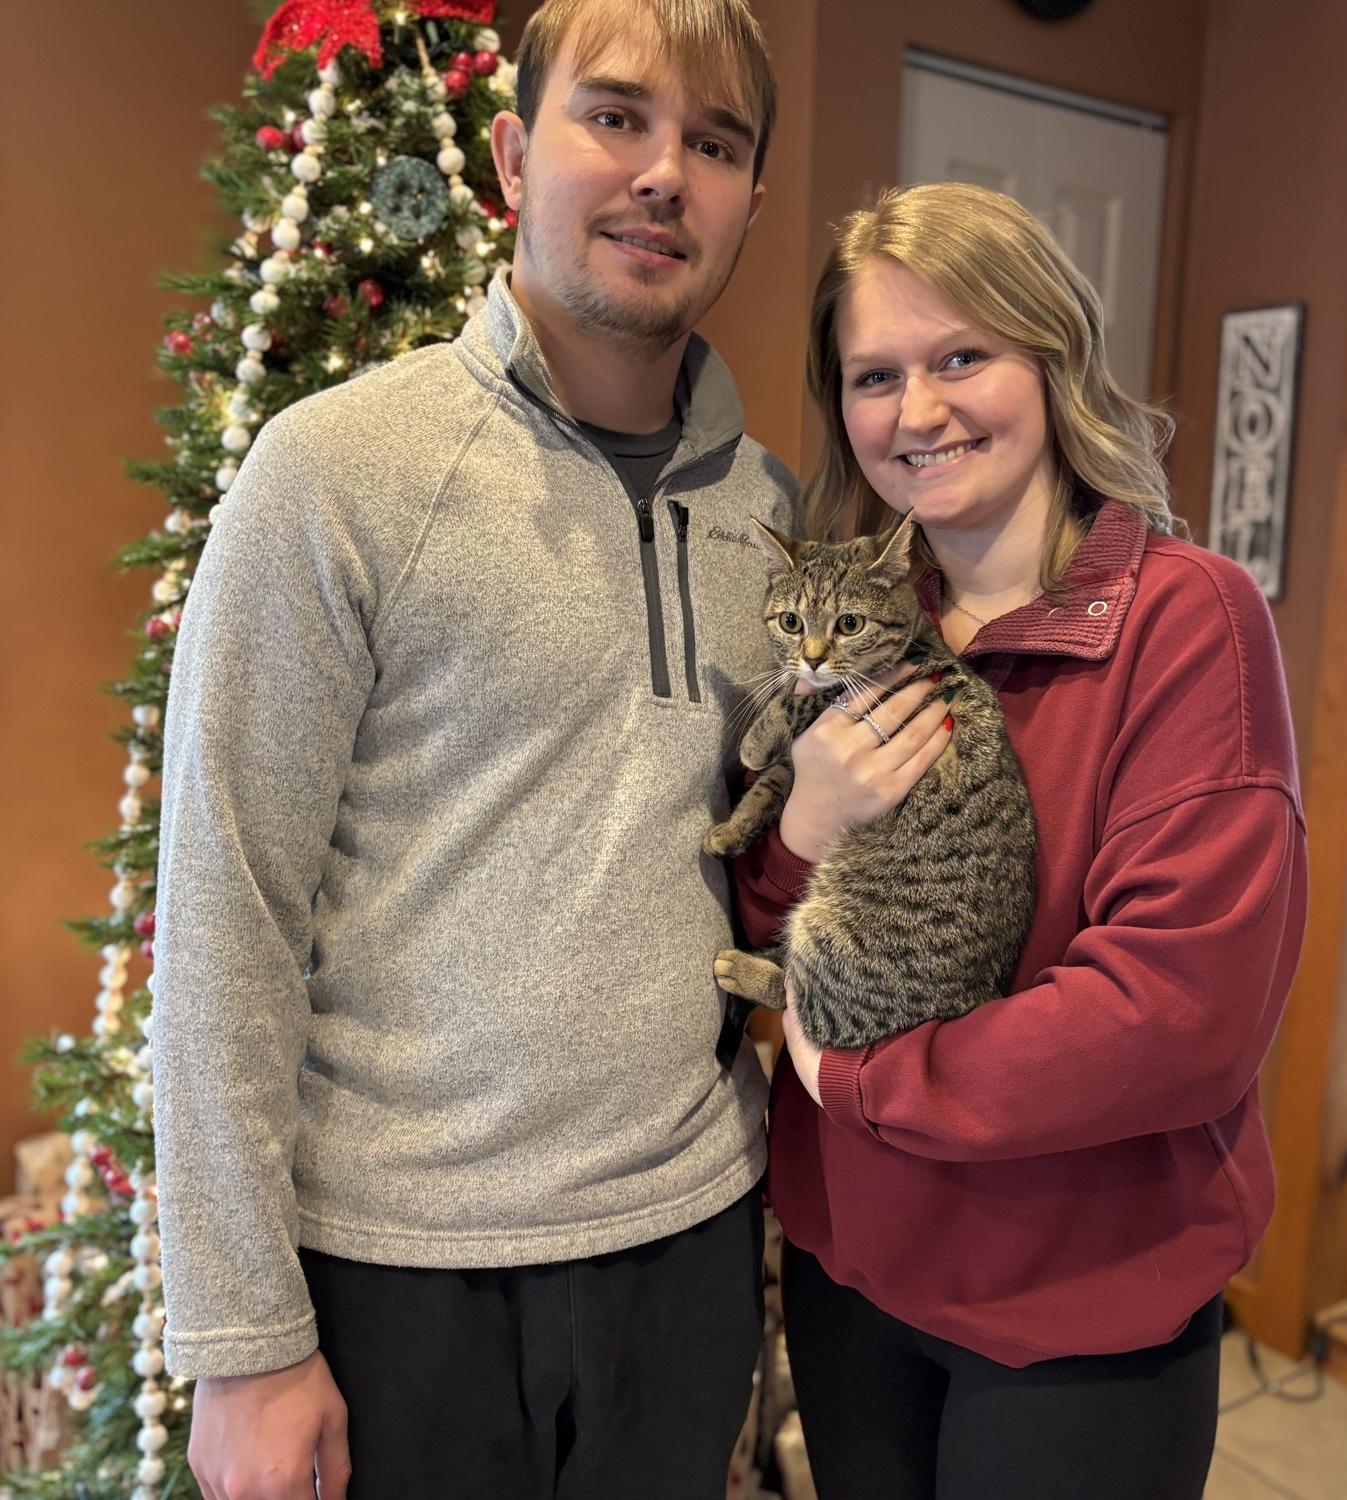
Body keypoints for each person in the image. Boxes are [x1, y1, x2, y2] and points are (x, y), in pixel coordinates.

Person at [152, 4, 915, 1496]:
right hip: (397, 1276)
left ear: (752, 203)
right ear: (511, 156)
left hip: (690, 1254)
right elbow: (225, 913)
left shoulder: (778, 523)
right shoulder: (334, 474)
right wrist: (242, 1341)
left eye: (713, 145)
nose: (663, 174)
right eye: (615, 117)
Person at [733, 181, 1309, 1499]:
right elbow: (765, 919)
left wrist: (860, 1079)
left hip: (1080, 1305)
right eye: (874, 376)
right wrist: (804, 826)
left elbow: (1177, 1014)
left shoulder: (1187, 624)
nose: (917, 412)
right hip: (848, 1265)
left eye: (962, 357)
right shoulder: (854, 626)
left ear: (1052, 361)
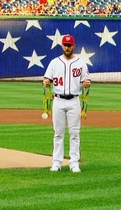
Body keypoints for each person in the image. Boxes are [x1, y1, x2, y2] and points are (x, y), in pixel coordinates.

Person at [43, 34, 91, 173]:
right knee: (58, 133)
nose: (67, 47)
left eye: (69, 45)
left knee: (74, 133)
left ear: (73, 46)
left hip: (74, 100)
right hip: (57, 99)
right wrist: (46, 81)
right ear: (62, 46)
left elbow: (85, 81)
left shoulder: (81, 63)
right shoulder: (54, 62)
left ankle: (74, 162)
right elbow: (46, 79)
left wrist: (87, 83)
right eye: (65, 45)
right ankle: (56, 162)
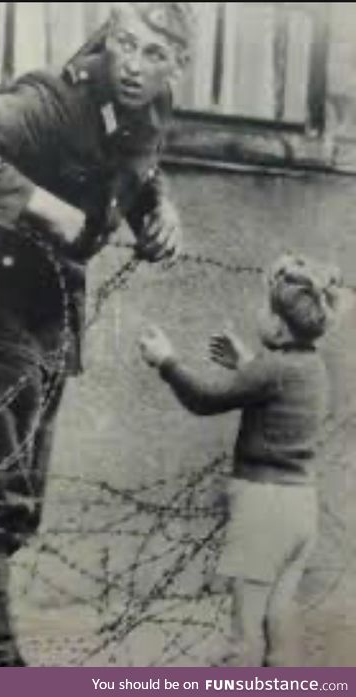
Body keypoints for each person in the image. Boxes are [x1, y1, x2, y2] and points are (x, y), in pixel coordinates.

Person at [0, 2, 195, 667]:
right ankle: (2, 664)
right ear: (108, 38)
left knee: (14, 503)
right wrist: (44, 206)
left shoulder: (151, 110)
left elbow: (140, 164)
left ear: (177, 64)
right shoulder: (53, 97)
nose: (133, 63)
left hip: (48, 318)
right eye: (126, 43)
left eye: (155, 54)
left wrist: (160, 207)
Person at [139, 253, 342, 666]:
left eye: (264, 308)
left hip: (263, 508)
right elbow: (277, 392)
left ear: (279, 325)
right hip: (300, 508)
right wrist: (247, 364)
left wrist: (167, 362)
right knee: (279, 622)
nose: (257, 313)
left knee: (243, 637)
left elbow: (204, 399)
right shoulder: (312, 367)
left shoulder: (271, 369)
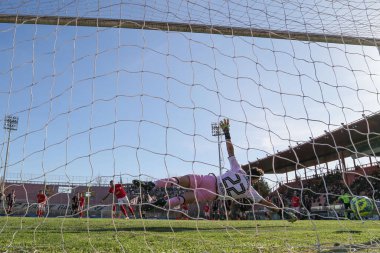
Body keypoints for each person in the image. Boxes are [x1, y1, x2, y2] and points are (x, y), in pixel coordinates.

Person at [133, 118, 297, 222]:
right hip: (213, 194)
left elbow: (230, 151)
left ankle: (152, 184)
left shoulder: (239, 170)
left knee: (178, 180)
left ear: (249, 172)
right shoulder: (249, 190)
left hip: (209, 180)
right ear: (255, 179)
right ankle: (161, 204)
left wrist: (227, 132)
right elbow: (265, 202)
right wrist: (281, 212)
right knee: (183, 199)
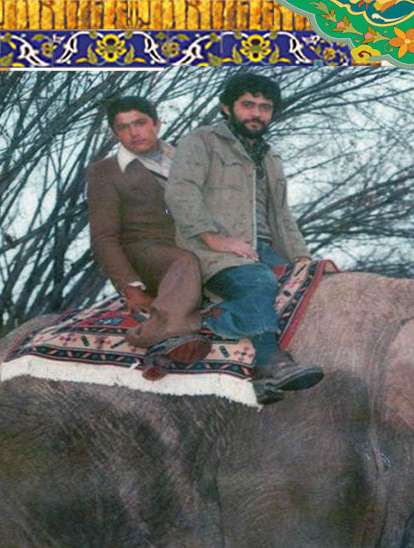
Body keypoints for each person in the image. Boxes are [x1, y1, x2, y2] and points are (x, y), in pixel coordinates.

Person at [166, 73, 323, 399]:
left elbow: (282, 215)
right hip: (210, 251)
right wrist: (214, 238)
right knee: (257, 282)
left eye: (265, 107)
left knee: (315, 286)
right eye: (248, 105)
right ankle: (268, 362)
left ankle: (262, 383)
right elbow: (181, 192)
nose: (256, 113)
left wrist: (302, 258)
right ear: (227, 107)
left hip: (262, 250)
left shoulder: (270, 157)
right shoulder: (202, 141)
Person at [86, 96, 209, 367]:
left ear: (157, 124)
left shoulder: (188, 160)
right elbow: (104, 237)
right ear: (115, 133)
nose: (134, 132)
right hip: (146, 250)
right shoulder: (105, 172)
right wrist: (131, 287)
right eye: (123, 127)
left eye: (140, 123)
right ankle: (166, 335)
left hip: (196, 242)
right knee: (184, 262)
· · · ·
Your goal
The answer should hold the lines from the one containing "left wrist: (302, 258)" through the end of the entries above, set down exactly, with both ends included.

The completed task
left wrist: (302, 258)
right ear: (227, 107)
left hip: (262, 250)
left shoulder: (270, 157)
right shoulder: (202, 141)
Person at [86, 96, 209, 367]:
left ear: (157, 124)
left shoulder: (188, 160)
right elbow: (104, 237)
right ear: (115, 133)
nose: (134, 132)
right hip: (146, 250)
right shoulder: (105, 172)
right wrist: (131, 287)
right eye: (123, 127)
left eye: (140, 123)
right ankle: (166, 335)
left hip: (196, 242)
right knee: (184, 262)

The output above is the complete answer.